## Your goal
How many lines in the records below contain the word "wall"? Reply with the number alone.

── Source material ──

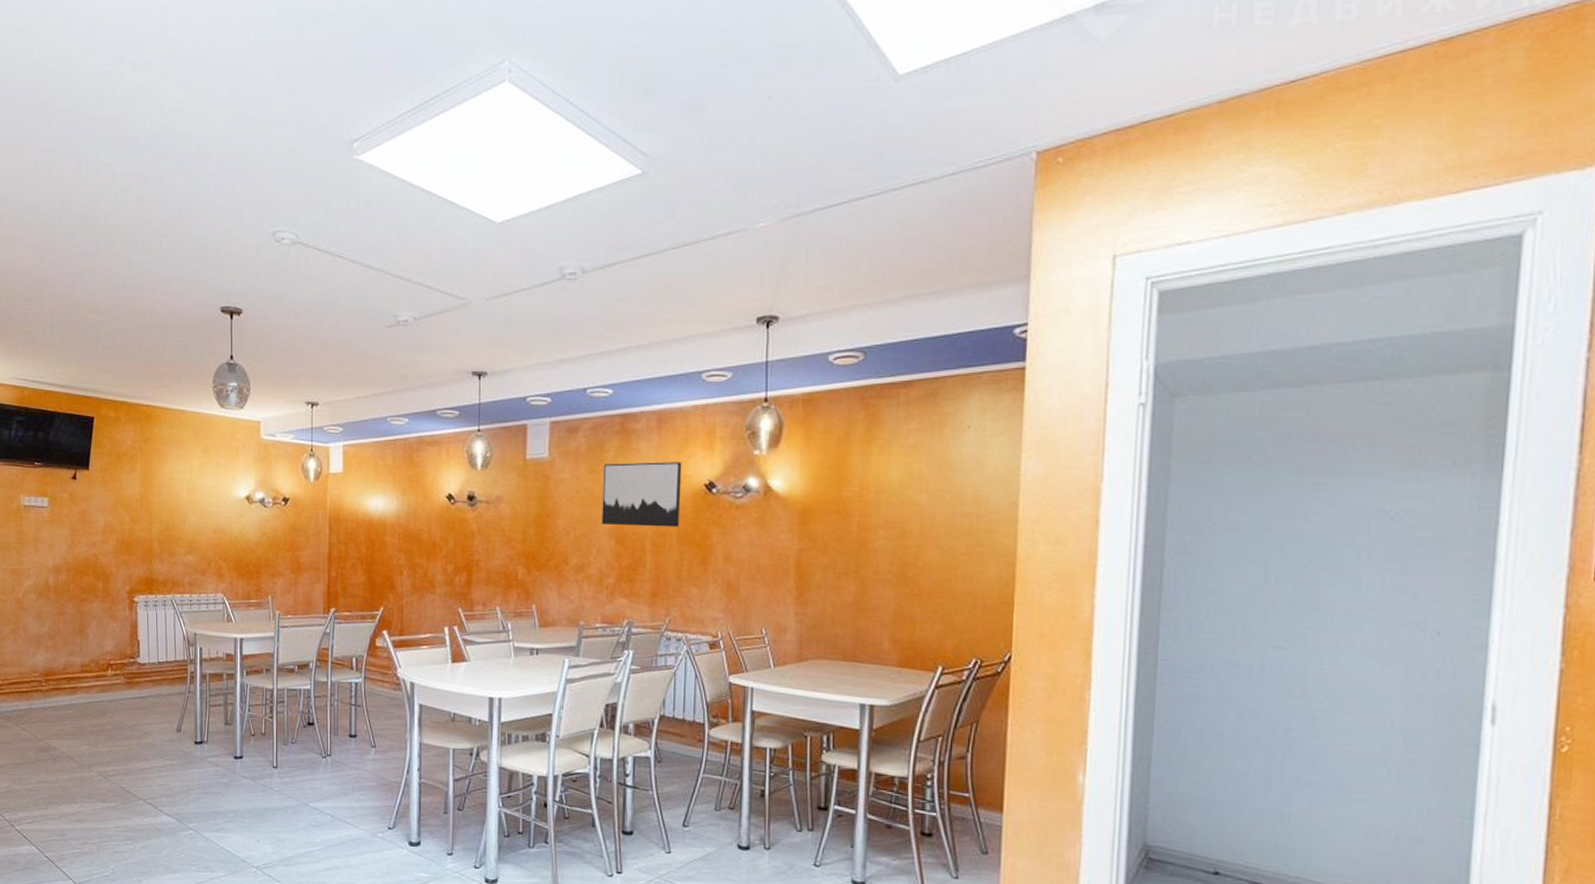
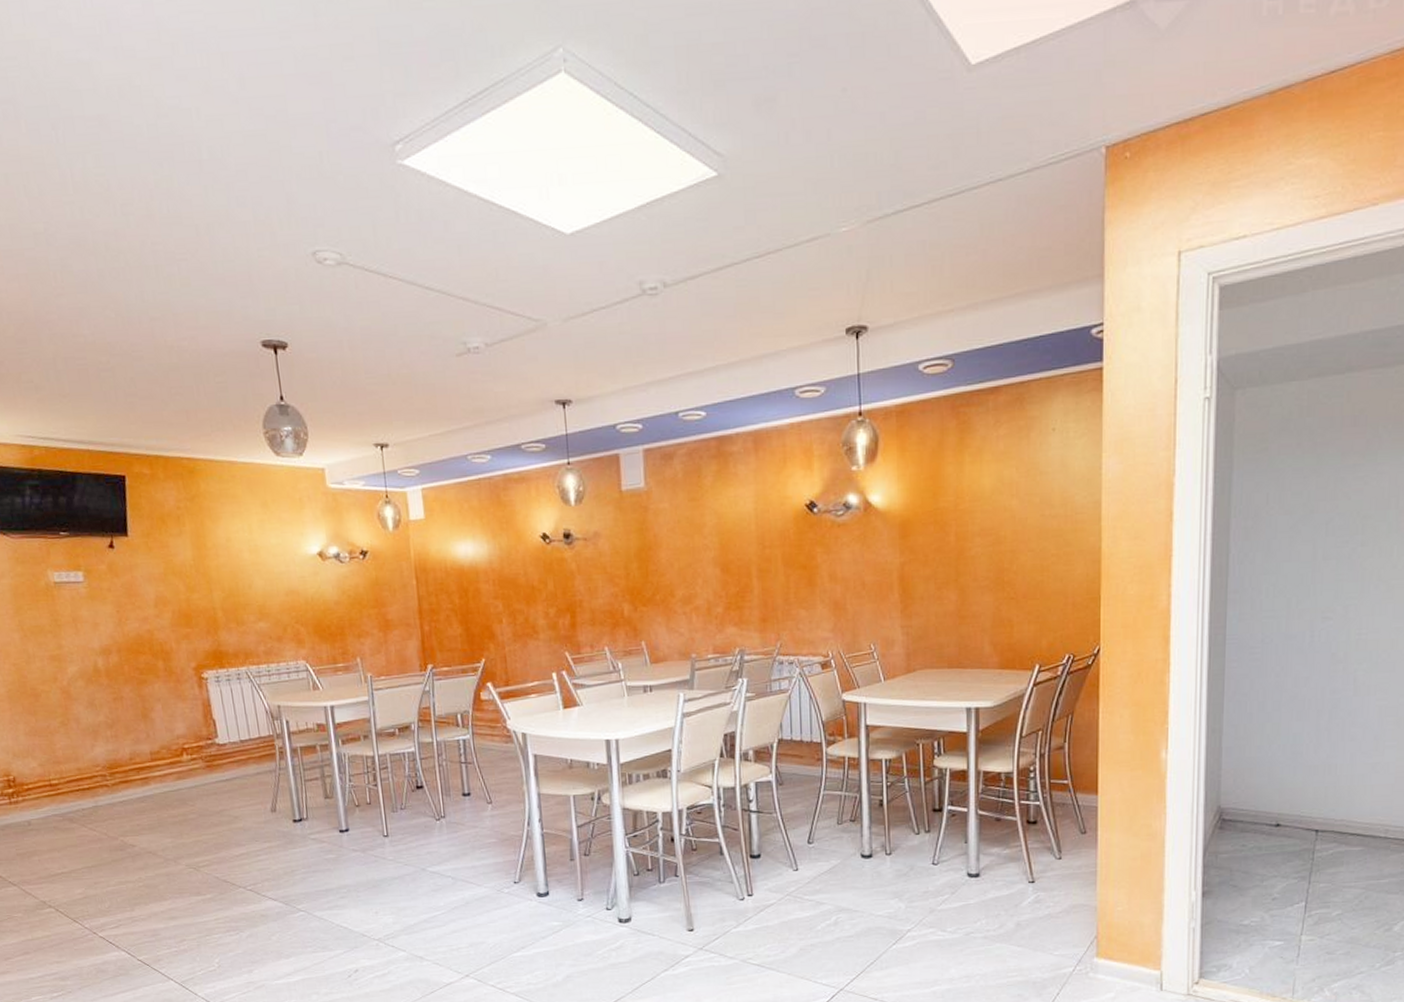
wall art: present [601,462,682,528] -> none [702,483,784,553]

───
── Source material ──

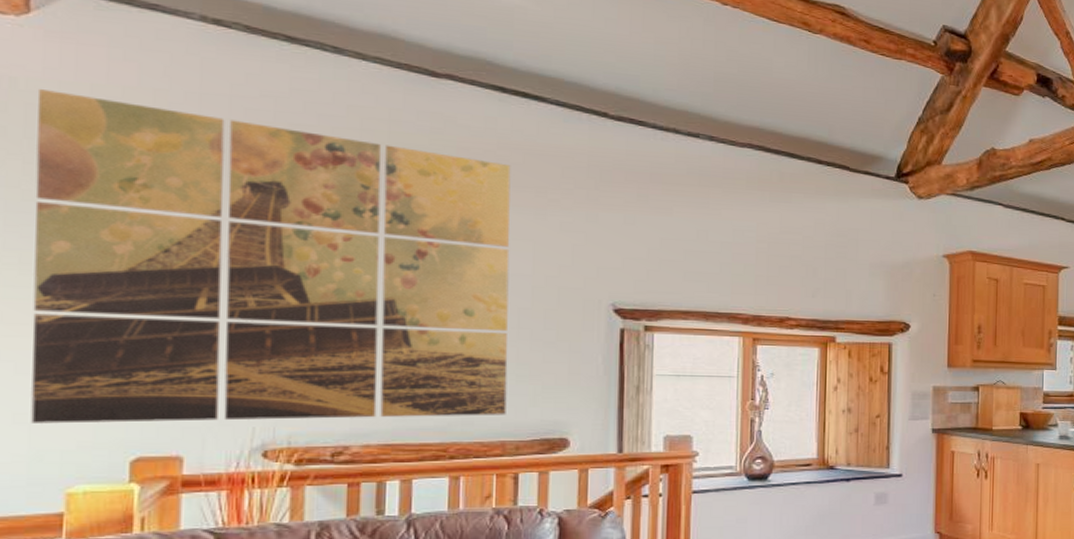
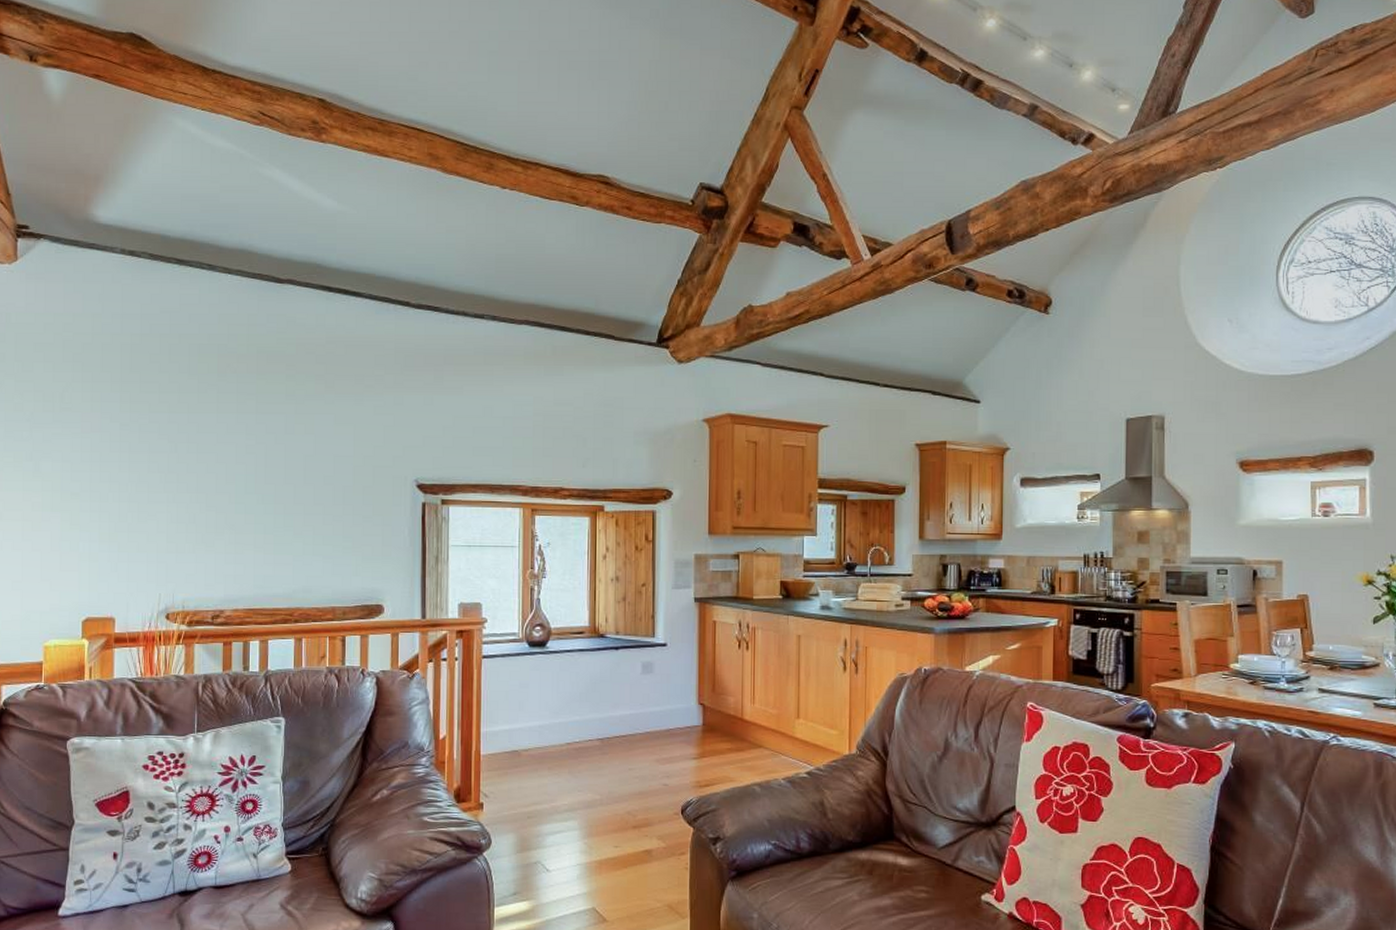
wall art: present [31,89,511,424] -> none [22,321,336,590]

───
── Source material ──

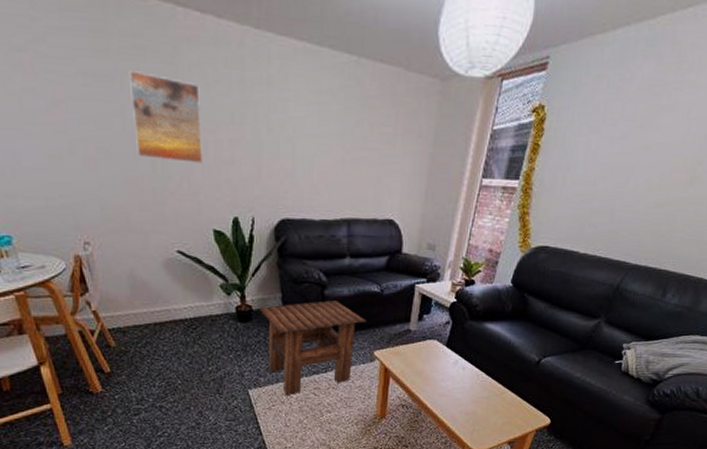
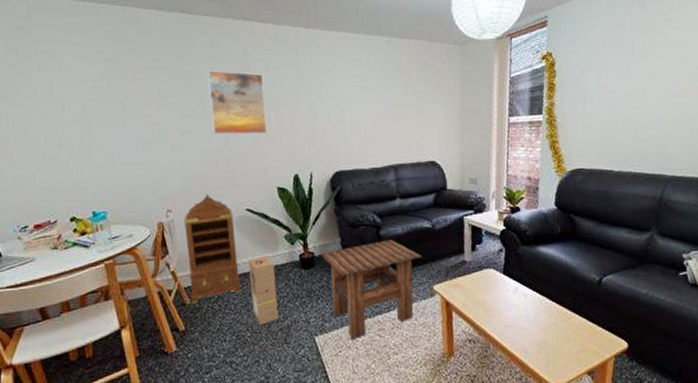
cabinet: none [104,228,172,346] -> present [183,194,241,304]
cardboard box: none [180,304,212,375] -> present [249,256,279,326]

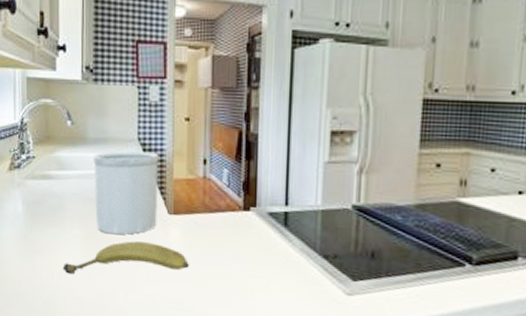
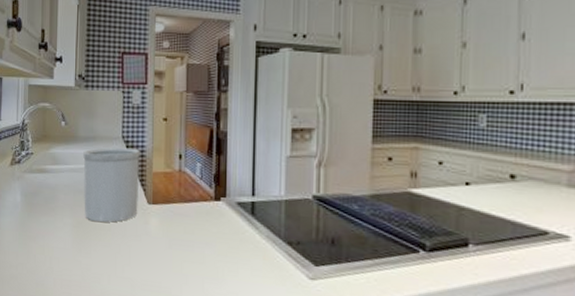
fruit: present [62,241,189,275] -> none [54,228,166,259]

───

## Output below
2